§ YOUR OBJECTIVE: Extract the material verbatim, from its opening line through the line "0: (267, 332)", including both of those lines.

━━━━━━

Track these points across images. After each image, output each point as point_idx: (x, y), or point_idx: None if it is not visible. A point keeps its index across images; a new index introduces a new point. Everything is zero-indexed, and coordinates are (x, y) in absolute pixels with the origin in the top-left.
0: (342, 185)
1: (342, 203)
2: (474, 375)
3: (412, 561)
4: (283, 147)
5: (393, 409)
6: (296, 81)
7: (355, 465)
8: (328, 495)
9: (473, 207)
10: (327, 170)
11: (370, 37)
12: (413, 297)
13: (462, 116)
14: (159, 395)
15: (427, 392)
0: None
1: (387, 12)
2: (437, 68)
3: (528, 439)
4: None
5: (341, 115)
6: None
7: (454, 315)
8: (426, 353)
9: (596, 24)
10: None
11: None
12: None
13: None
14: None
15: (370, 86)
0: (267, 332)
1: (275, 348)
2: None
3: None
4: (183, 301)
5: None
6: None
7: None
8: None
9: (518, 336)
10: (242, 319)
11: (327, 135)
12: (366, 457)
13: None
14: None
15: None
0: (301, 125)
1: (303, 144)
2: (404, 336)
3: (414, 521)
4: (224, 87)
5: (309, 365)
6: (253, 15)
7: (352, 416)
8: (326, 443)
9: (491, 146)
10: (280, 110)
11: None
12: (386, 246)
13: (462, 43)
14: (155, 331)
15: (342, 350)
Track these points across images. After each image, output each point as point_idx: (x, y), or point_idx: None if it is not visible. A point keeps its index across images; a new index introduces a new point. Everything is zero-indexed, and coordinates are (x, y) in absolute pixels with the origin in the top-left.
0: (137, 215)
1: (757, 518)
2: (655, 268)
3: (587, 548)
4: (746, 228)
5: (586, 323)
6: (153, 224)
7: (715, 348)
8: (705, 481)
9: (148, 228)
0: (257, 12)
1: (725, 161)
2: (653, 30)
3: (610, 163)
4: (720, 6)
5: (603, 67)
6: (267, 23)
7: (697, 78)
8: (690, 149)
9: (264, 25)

━━━━━━

§ TASK OUTPUT:
Track these points across images. After each image, output each point as point_idx: (x, y), or point_idx: None if it is not visible. A point keeps its index across images; a new index introduces a new point. Everything is zero-indexed, and coordinates are (x, y) in absolute pixels with the origin in the top-left.
0: (342, 185)
1: (342, 203)
2: (474, 375)
3: (412, 561)
4: (283, 147)
5: (393, 409)
6: (296, 81)
7: (355, 465)
8: (328, 495)
9: (473, 207)
10: (327, 170)
11: (370, 37)
12: (413, 297)
13: (462, 116)
14: (159, 395)
15: (427, 392)
0: None
1: (387, 12)
2: (437, 68)
3: (528, 439)
4: None
5: (341, 115)
6: None
7: (454, 315)
8: (426, 353)
9: (596, 24)
10: None
11: None
12: None
13: None
14: None
15: (370, 86)
0: (267, 332)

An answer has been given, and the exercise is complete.